From Individual Control to Social Protection: New Paradigms for Privacy Law In The Age of Predictive Analytics
Dennis D. Hirsch
What comes after the control paradigm? For decades, privacy law has sought to provide individuals with notice and choice and so give them control over their personal data. But what happens when this regulatory paradigm breaks down?
Predictive analytics forces us to confront this challenge. Individuals cannot understand how predictive analytics uses their surface data to infer latent, far more sensitive data about them, and so they can no longer make meaningful choices about whether to share their surface data in the first place. Predictive analytics also creates threats (such as harmful bias, manipulation, and procedural unfairness) that go well beyond privacy. Taken together, these two features make it difficult, if not impossible, for traditional privacy law to protect people in the algorithmic economy. If privacy law is to offer meaningful protection, it must shift from a liberalist focus on individual control, to a social protection model in which public authorities set substantive standards that defend people against algorithmic threats.

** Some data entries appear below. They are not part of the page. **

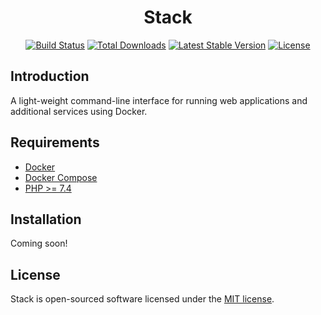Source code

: <h1 align="center">Stack</h1>

<p align="center">
<a href="https://github.com/sitepilot/stack/actions"><img src="https://github.com/sitepilot/stack/actions/workflows/tests.yml/badge.svg" alt="Build Status"></a>
<a href="https://packagist.org/packages/sitepilot/stack"><img src="https://img.shields.io/packagist/dt/sitepilot/stack" alt="Total Downloads"></a>
<a href="https://packagist.org/packages/sitepilot/stack"><img src="https://img.shields.io/packagist/v/sitepilot/stack" alt="Latest Stable Version"></a>
<a href="https://packagist.org/packages/sitepilot/stack"><img src="https://img.shields.io/packagist/l/sitepilot/stack" alt="License"></a>
</p>

## Introduction

A light-weight command-line interface for running web applications and additional services using Docker.

## Requirements

* [Docker](https://docs.docker.com/get-docker/)
* [Docker Compose](https://docs.docker.com/compose/install/)
* [PHP >= 7.4](https://php.net)

## Installation

Coming soon!

## License

Stack is open-sourced software licensed under the [MIT license](LICENSE.md).
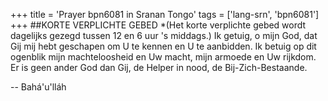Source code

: +++
title = 'Prayer bpn6081 in Sranan Tongo'
tags = ['lang-srn', 'bpn6081']
+++
##KORTE VERPLICHTE GEBED 
*(Het korte verplichte gebed wordt dagelijks gezegd tussen 12 en 6 uur 's middags.) 
Ik getuig, o mijn God, dat Gij mij hebt geschapen om U te kennen en U te aanbidden. Ik betuig op dit ogenblik mijn machteloosheid en Uw macht, mijn armoede en Uw rijkdom. Er is geen ander God dan Gij, de Helper in nood, de Bij-Zich-Bestaande.

-- Bahá'u'lláh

Leading scholars have recognized the need for such a shift and have proposed ways to achieve it. This Article will argue that, while they move the ball forward, these proposals do not provide an adequate solution. It will propose that the Federal Trade Commission (“FTC”) use its unfairness authority to draw substantive lines between data analytics practices that are socially appropriate and fair, and those that are inappropriate and unfair, and will examine how the FTC would make such determinations. It will argue that this existing authority, which requires no new legislation, provides a comprehensive and politically legitimate way to create much needed societal boundaries around corporate use of predictive analytics. It will conclude that the FTC could use its unfairness authority to address the threats that the algorithmic economy creates. Were the FTC to do so, that would move us past the liberalist paradigm of privacy law and towards a legal system that can protect people in the age of predictive analytics and artificial intelligence.